*Selected excerpt*.
=-=-=-=-=

Data processing: database and file management or data structures – Database design – Data structure types
Reexamination Certificate
2000-06-02
2003-10-28
Metjahic, Safet (Department: 2171)
Data processing: database and file management or data structures
Database design
Data structure types
C707S793000
Reexamination Certificate
active
06640218
ABSTRACT:
TECHNICAL FIELD
The invention relates to estimating the usefulness of an item in a collection of information.
BACKGROUND
One context in which selection of items from a collection of information (e.g., a database) is useful is a “search engine.” A typical search engine takes an alphanumeric query from a user (a “search string”) and returns to the user a list of one or more items from the database that satisfy some or all of the criteria specified in the query.
Although search engines have been in use for many years, for example in connection with the Westlaw® or Lexis® & legal databases, their use has risen dramatically with the development of the World Wide Web. Because the World Wide Web comprises a very large number of discrete items, which come from heterogeneous sources, and which are not necessarily known in advance to the user, search engines that can identify relevant Web-based information resources in response to a user query have become important tools for doing Web-based research.
With tens or hundreds of millions of individual items potentially accessible over the Web, it is not unusual for a single query to a search engine to result in the return of hundreds or thousands of items of varying quality from which the user must manually select those that may be truly useful. This manual evaluation can be a time consuming and frustrating process.

=-=-=-=-=

*Source material*.
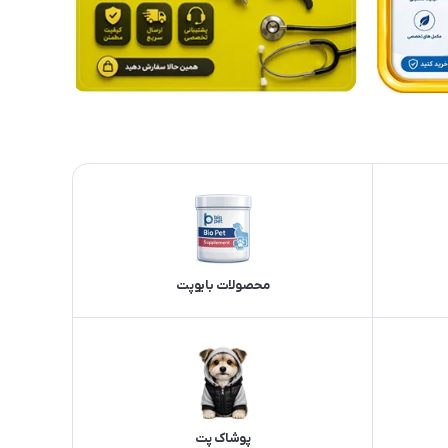
محصولات بایوپت
پوشاک پت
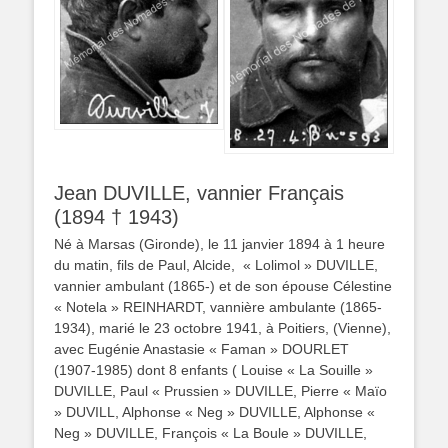
Jean DUVILLE, vannier Français
(1894 † 1943)
Né à Marsas (Gironde), le 11 janvier 1894 à 1 heure
du matin,
f
ils de Paul, Alcide, « Lolimol » DUVILLE,
vannier ambulant (1865-) et de son épouse Célestine
« Notela » REINHARDT, vannière ambulante (1865-
1934), marié le 23 octobre 1941, à Poitiers, (Vienne),
avec Eugénie Anastasie « Faman » DOURLET
(1907-1985) dont 8 enfants ( Louise « La Souille »
DUVILLE, Paul « Prussien » DUVILLE, Pierre « Maïo
» DUVILL, Alphonse « Neg » DUVILLE, Alphonse «
Neg » DUVILLE, François « La Boule » DUVILLE,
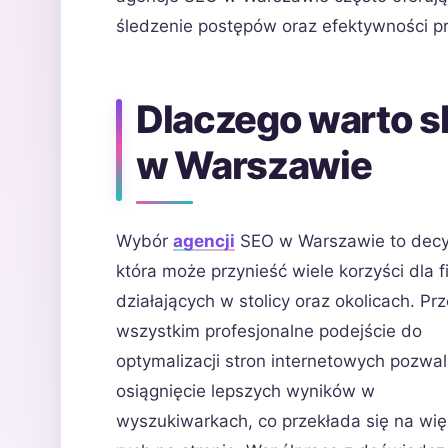
śledzenie postępów oraz efektywności 
Dlaczego warto s
w Warszawie
Wybór
agencji
SEO w Warszawie to decy
która może przynieść wiele korzyści dla f
działających w stolicy oraz okolicach. Pr
wszystkim profesjonalne podejście do
optymalizacji stron internetowych pozwa
osiągnięcie lepszych wyników w
wyszukiwarkach, co przekłada się na wi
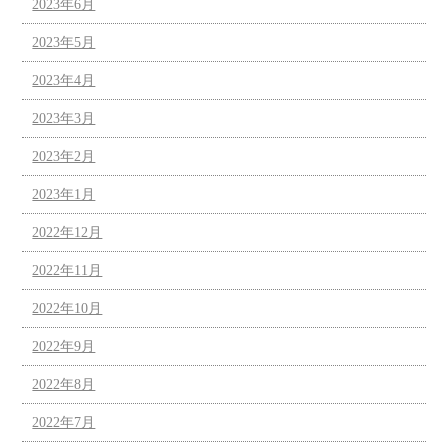
2023年6月
2023年5月
2023年4月
2023年3月
2023年2月
2023年1月
2022年12月
2022年11月
2022年10月
2022年9月
2022年8月
2022年7月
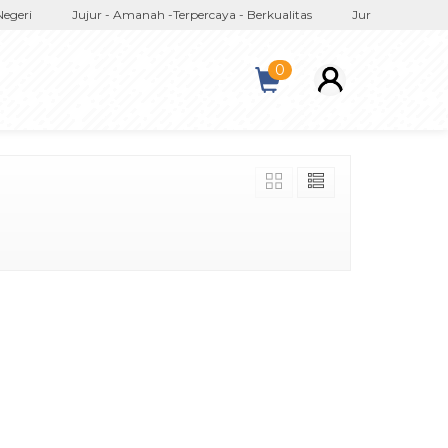
ri
Jujur - Amanah -Terpercaya - Berkualitas
Juragan Konveksi 
0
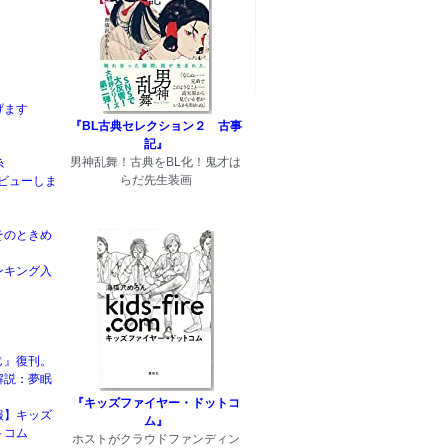
げます
『BL古典セレクション２ 古事
記』
男神乱舞！古典をBL化！鬼才は
糸
らだ先生装画
rデビューしま
そのときめ
ンキング入
じ』復刊。
解説：夢眠
『キッズファイヤー・ドットコ
報】キッズ
ム』
トコム
ホストがクラウドファンディン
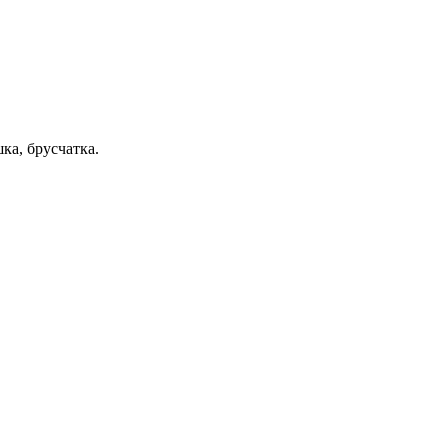
ка, брусчатка.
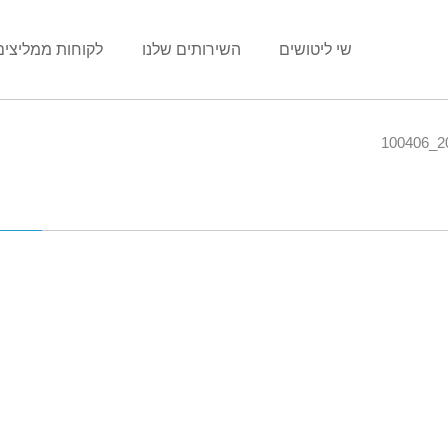
שי ליטושים
השירותים שלנו
לקוחות ממליצים
20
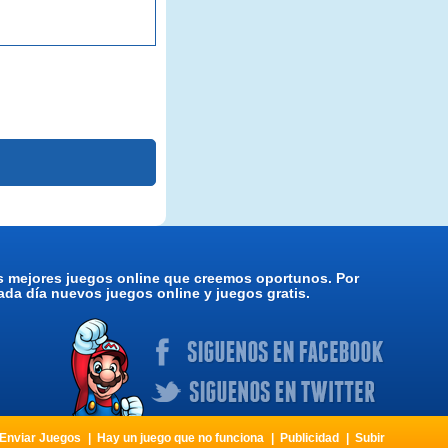
os mejores juegos online que creemos oportunos. Por
da día nuevos juegos online y juegos gratis.
Enviar Juegos
Hay un juego que no funciona
Publicidad
Subir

=-=-=-=-=

*Tasks and exercises*.
1. Copy the records from the line containing "śledzenie postępów oraz efektywności" through the end of the records, leaving out the picture markers.
2. Continue the patent text on estimating the usefulness of search results from where it stops.
The patent text and the records are unrelated material.

*Numbered responses*.
1.
śledzenie postępów oraz efektywności 
Dlaczego warto s
w Warszawie
Wybór
agencji
SEO w Warszawie to decy
która może przynieść wiele korzyści dla f
działających w stolicy oraz okolicach. Pr
wszystkim profesjonalne podejście do
optymalizacji stron internetowych pozwa
osiągnięcie lepszych wyników w
wyszukiwarkach, co przekłada się na wi
2023年6月
2023年5月
2023年4月
2023年3月
2023年2月
2023年1月
2022年12月
2022年11月
2022年10月
2022年9月
2022年8月
2022年7月
ri
Jujur - Amanah -Terpercaya - Berkualitas
Juragan Konveksi 
0
げます
『BL古典セレクション２ 古事
記』
男神乱舞！古典をBL化！鬼才は
糸
らだ先生装画
rデビューしま
そのときめ
ンキング入
じ』復刊。
解説：夢眠
『キッズファイヤー・ドットコ
報】キッズ
ム』
トコム
ホストがクラウドファンディン
ка, брусчатка.
שי ליטושים
השירותים שלנו
לקוחות ממליצים
20
os mejores juegos online que creemos oportunos. Por
da día nuevos juegos online y juegos gratis.
Enviar Juegos
Hay un juego que no funciona
Publicidad
Subir

2.
One approach to managing the large number of potentially relevant items returned by a search engine is for the engine to rank the items for relevance before displaying them. Specifically, the items may be ranked according to some relevance metric reflecting how well the intrinsic features of a particular item (e.g., its textual content, its location, the language in which it is written, the date of its creation, etc.) match the search criteria for the particular search. A number of relevance metrics are described, e.g., in Manning and Schuitze, “Foundations of Statistical Natural Language Processing”, MIT Press, Cambridge, Mass. (1999) pp. 529-574 and U.S. Pat. No. 6,012,053.
Ranking items based on a measure of relevance to a search query is, however, often an imperfect measure of the actual relative usefulness of those items to users. In particular, a relevance metric may not take into account certain factors that go into a user's ultimate evaluation of the usefulness of a particular item: e.g., how well the item is written or designed, the reliability or authority of the source of the information in the item, or the user's prior familiarity with the item. Thus, a search engine presented with a query for “History of the United States” might consider an encyclopedia article by a well-known historian and a term paper written by a high school student to be of equal relevance, even though the former is far more likely to be useful to most users than the latter.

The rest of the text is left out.